Closed bbimber closed 7 months ago
The initial plan was to maintain pseudobam or implement an alterative/better variant of it.
However, I will not be resupporting it. I simply don't have the bandwidth to do so; and it's not trivial with the new data structure I've integrated into kallisto. Besides, my view is if you want to visualize alignments, use a genome aligner, not a pseudoaligner. kallisto is a quantification tool (and I oftentimes use it in conjunction with a separate genome aligner to get the best of both worlds).

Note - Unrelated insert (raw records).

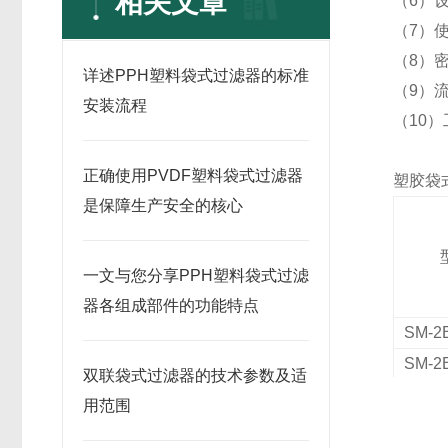
相关文章
（6）设
（7）使
（8）
详述PPH塑料袋式过滤器的标准
（9）流量
安装流程
（10）
正确使用PVDF塑料袋式过滤器
塑胶袋
是保障生产安全的核心
一文与您分享PPH塑料袋式过滤
器各组成部件的功能特点
SM-2
SM-2
双联袋式过滤器的技术参数及适
SM-2
用范围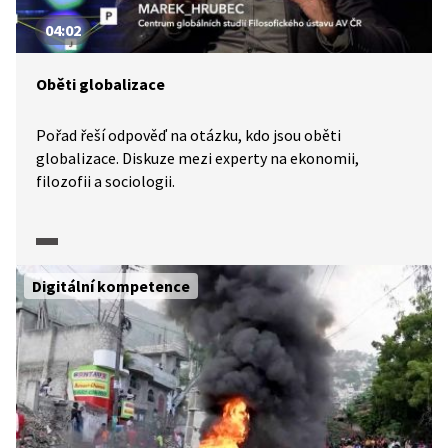
04:02
Oběti globalizace
Pořad řeší odpověď na otázku, kdo jsou oběti
globalizace. Diskuze mezi experty na ekonomii,
filozofii a sociologii.
Digitální kompetence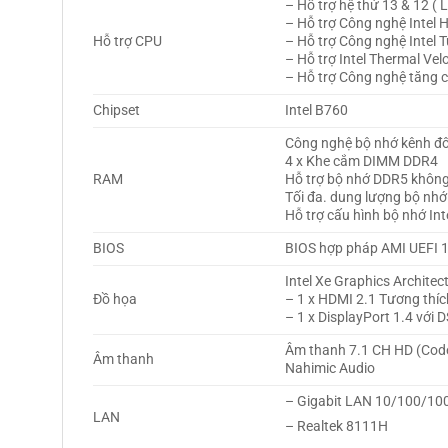
– Hỗ trợ hệ thứ 13 & 12 ( 
– Hỗ trợ Công nghệ Intel 
Hỗ trợ CPU
– Hỗ trợ Công nghệ Intel 
– Hỗ trợ Intel Thermal Vel
– Hỗ trợ Công nghệ tăng c
Chipset
Intel B760
Công nghệ bộ nhớ kênh đ
4 x Khe cắm DIMM DDR4
RAM
Hỗ trợ bộ nhớ DDR5 không
Tối đa. dung lượng bộ nh
Hỗ trợ cấu hình bộ nhớ In
BIOS
BIOS hợp pháp AMI UEFI 1
Intel Xe Graphics Architec
Đồ họa
– 1 x HDMI 2.1 Tương thích
– 1 x DisplayPort 1.4 với 
Âm thanh 7.1 CH HD (Cod
Âm thanh
Nahimic Audio
– Gigabit LAN 10/100/10
LAN
– Realtek 8111H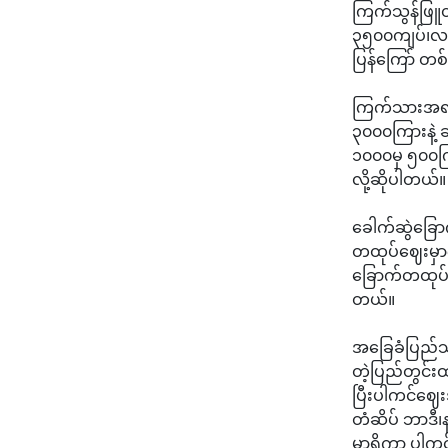
ကြက်သွန်ဖြူ
၃၅၀၀ကျပ်၊လက
ပြန်ကြော် တ
ကြက်သားအရသာဟင
၃၀၀၀ကြားနဲ့ 
၁၀၀၀မှ ၅၀‌၀က
လို့ဆိုပါတယ်။
ခေါက်ဆွဲခြေ
တထုပ်ဈေးမှာ၇
ခြောက်တထုပ
တယ်။
အခြေခံပြည်သူ
တဲ့ပြည်တွင်
ပြီးပါကင်ဈေ
တံဆိပ် ဘာဒီ
မှာရှိကာ ပါ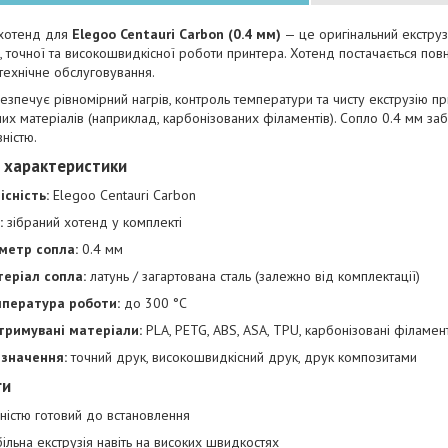
 хотенд для
Elegoo Centauri Carbon (0.4 мм)
— це оригінальний екструз
ї, точної та високошвидкісної роботи принтера. Хотенд постачається пов
 технічне обслуговування.
езпечує рівномірний нагрів, контроль температури та чисту екструзію пр
их матеріалів (наприклад, карбонізованих філаментів). Сопло 0.4 мм за
ністю.
 характеристики
існість:
Elegoo Centauri Carbon
:
зібраний хотенд у комплекті
метр сопла:
0.4 мм
еріал сопла:
латунь / загартована сталь (залежно від комплектації)
пература роботи:
до 300 °C
тримувані матеріали:
PLA, PETG, ABS, ASA, TPU, карбонізовані філамен
значення:
точний друк, високошвидкісний друк, друк композитами
ги
ністю готовий до встановлення
більна екструзія навіть на високих швидкостях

A workflow that's already functional (though not really documented besides my online Q&A) is to take specific barcodes/UMIs/transcripts/whatever of interest that have pseudoaligned, extract those reads, and run those reads through a separate genome aligner.
OK, thanks for the reply. Our use case is related to applying different and flexible criteria for acceptance of alignments for inclusion into quantification. Being BAM format is useful but not the key things here. What I'm trying to access is read/alignment level data. I can see that kallisto is seems to be evolving into a quantification tool, rather than standalone pseudoaligner.
I've toyed with what you describe above with the two-step pseudoalignment -> passing reads -> positional aligner. Those tended to be clunky but we might give it another look.
I appreciate your point about time. If there was a simple way to expose rawer pseudoalignment output, perhaps with less work for your than implementing BAM, we'd appreciate it. Even a tool that exported some sort of tab-delimited stream of passing pseudoalignments would be useful.
Hello,
Thanks for your help on other threads. Version 0.48.0 supported an argument to quant to export a pseudoalignment BAM file, which is extremely useful. This has apparently been dropped. I'm writing to see if you'd consider re-supporting this in the future.
Our use case is to take the raw alignments, and therefore if there was an entrypoint separate from quant that would be more direct. We are planning to use this with scRNA-seq data, so if there was some option to calculate and retain the CB and UMI tags that would be extremely useful. We're exploring whether we can run umi-tools upstream and store the parsed CB/UMI in the read names as well.